Les tableaux de Liliane Debray, Jo San, nous invitent tout d’abord à l’apaisement puis, en prenant le temps, à une méditation sur la réalité des choses.

La touche est parfois vive et appuyée. La lumière jaillissante ou diffuse semble envelopper les objets et les habiller d’infini. Parfois, la peinture gicle en gouttelettes et souligne joyeusement la rugosité des matières en pétillements lumineux.
Il y a bien un créateur, mais il est derrière, en recul par rapport au sujet.

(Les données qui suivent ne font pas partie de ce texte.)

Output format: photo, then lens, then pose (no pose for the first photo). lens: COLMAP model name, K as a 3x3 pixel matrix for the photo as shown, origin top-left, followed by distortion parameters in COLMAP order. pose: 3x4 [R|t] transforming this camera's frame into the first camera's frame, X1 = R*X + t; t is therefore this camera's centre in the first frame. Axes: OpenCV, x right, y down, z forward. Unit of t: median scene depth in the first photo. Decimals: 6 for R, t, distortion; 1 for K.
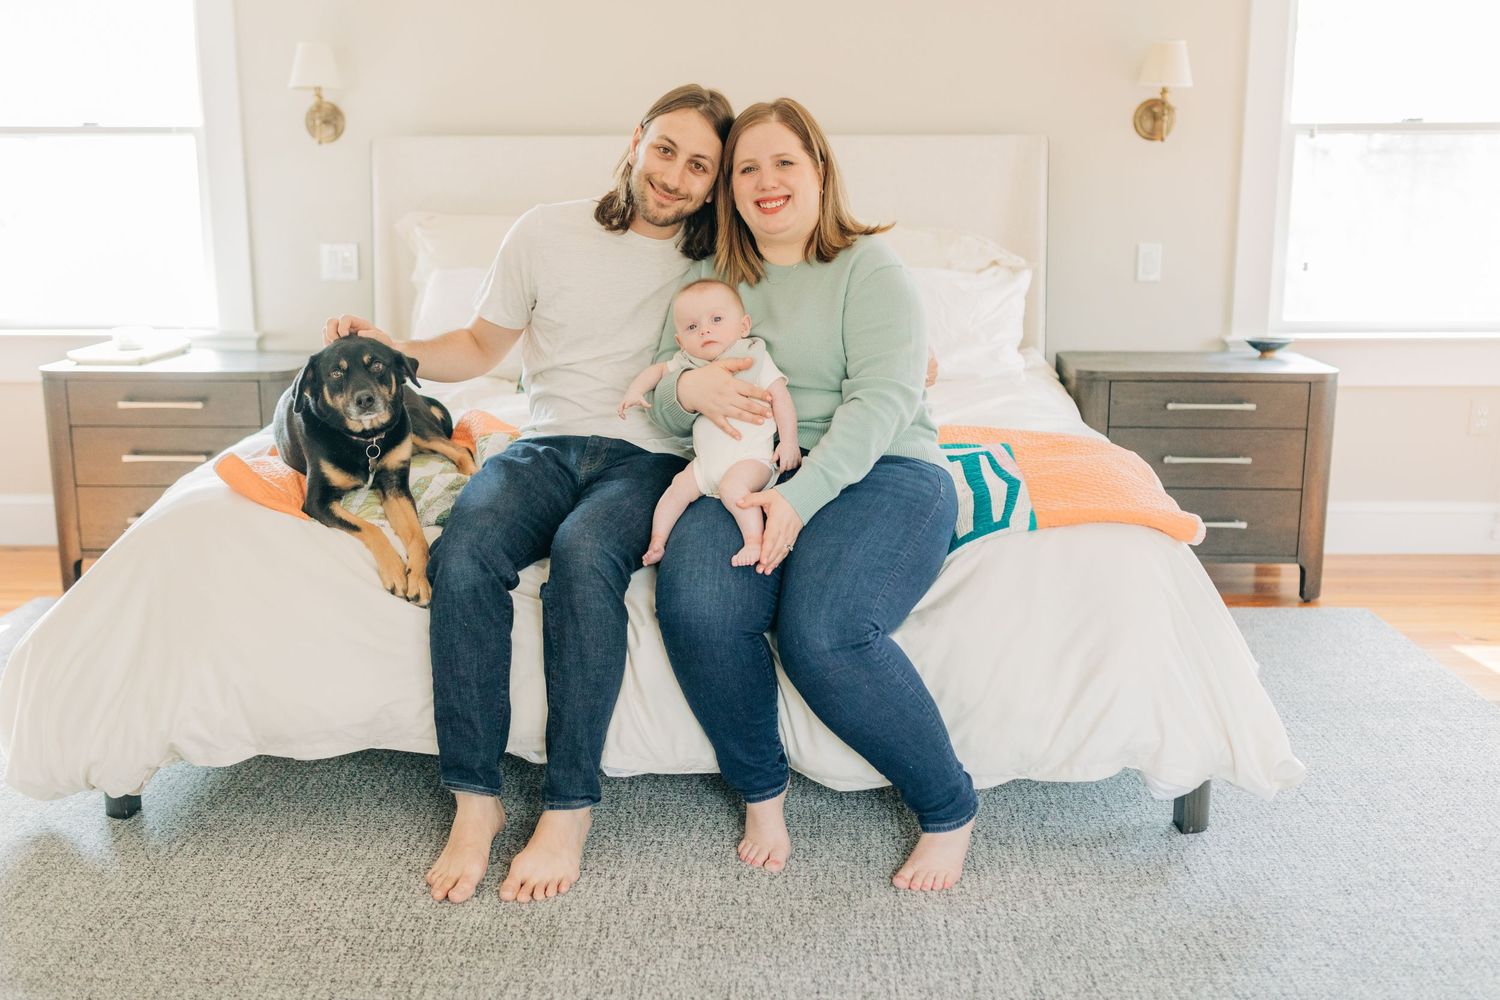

Ses objets dessinent un espace à la fois vide et plein d’une présence douce et forte en un équilibre délicat. La lumière et l’espace qui enlacent leur réalité matérielle les transfigurent et nous font toucher du doigt un espace autre, infini, peut-être le vrai silence.

Certains titres de tableaux se présentent sous forme de haïkus, courts poèmes de tradition japonaise. Ils sont l’œuvre de Luc Bordes, moine zen et compagnon de l’artiste.
Comme l’auteur le précise, le haïku est l’expression de la perfection de l’instant. Sa pratique, son écriture et sa lecture sont en elles-mêmes un exercice spirituel, une expérience qui, au-delà des mots, produit un choc, un éveil de l’esprit. La mise en forme traditionnelle, 5 pieds-7 pieds-5 pieds, est au service de la fugacité et de la spontanéité.